Data supplied:
++++++++
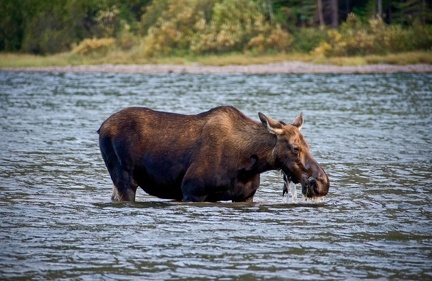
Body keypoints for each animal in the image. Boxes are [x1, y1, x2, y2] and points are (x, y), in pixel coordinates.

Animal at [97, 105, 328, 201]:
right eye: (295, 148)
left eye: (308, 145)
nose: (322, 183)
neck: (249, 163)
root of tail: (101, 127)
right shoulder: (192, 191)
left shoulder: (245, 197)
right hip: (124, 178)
++++++++
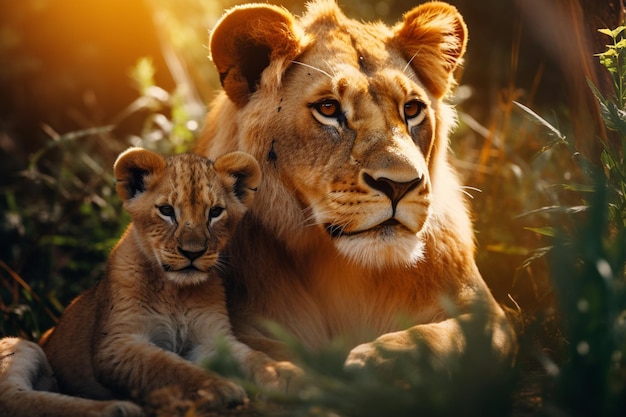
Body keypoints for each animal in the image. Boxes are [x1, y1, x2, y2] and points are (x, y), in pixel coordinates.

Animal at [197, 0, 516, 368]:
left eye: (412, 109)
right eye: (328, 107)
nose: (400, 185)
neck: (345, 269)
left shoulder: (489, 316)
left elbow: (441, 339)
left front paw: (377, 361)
++++++++
Your assignment:
Of all the lines in the data above, show only those that hold the word "shoulder".

Exercise solution:
right shoulder: (192, 191)
left shoulder: (245, 197)
left shoulder: (489, 316)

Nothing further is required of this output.